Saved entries
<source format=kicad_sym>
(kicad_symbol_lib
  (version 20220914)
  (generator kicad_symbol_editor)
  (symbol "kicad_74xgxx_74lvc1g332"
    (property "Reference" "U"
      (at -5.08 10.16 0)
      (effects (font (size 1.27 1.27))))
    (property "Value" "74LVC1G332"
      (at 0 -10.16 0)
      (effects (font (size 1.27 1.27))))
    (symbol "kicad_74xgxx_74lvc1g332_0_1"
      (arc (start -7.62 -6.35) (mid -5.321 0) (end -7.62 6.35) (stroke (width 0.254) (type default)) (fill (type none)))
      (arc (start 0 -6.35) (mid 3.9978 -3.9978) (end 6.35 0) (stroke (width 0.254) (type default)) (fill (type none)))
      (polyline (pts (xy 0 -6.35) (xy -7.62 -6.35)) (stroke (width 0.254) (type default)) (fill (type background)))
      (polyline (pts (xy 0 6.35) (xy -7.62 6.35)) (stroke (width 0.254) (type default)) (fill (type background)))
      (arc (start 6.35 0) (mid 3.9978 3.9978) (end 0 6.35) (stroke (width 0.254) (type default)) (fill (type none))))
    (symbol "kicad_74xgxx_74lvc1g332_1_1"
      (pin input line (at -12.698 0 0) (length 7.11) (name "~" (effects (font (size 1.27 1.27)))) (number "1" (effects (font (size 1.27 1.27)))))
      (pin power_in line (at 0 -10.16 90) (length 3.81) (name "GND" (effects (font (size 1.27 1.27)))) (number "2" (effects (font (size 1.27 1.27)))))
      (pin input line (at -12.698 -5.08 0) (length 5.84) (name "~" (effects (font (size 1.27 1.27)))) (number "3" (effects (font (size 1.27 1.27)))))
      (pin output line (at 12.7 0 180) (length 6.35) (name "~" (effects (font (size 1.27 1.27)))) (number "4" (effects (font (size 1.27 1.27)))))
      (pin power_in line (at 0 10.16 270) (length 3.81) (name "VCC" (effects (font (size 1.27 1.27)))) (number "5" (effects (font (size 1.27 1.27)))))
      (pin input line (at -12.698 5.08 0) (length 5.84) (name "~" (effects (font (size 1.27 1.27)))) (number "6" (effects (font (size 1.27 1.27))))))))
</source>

What the task asks
Return all lines from the data that include the string "effects".

Task response
      (effects (font (size 1.27 1.27))))
      (effects (font (size 1.27 1.27))))
      (pin input line (at -12.698 0 0) (length 7.11) (name "~" (effects (font (size 1.27 1.27)))) (number "1" (effects (font (size 1.27 1.27)))))
      (pin power_in line (at 0 -10.16 90) (length 3.81) (name "GND" (effects (font (size 1.27 1.27)))) (number "2" (effects (font (size 1.27 1.27)))))
      (pin input line (at -12.698 -5.08 0) (length 5.84) (name "~" (effects (font (size 1.27 1.27)))) (number "3" (effects (font (size 1.27 1.27)))))
      (pin output line (at 12.7 0 180) (length 6.35) (name "~" (effects (font (size 1.27 1.27)))) (number "4" (effects (font (size 1.27 1.27)))))
      (pin power_in line (at 0 10.16 270) (length 3.81) (name "VCC" (effects (font (size 1.27 1.27)))) (number "5" (effects (font (size 1.27 1.27)))))
      (pin input line (at -12.698 5.08 0) (length 5.84) (name "~" (effects (font (size 1.27 1.27)))) (number "6" (effects (font (size 1.27 1.27))))))))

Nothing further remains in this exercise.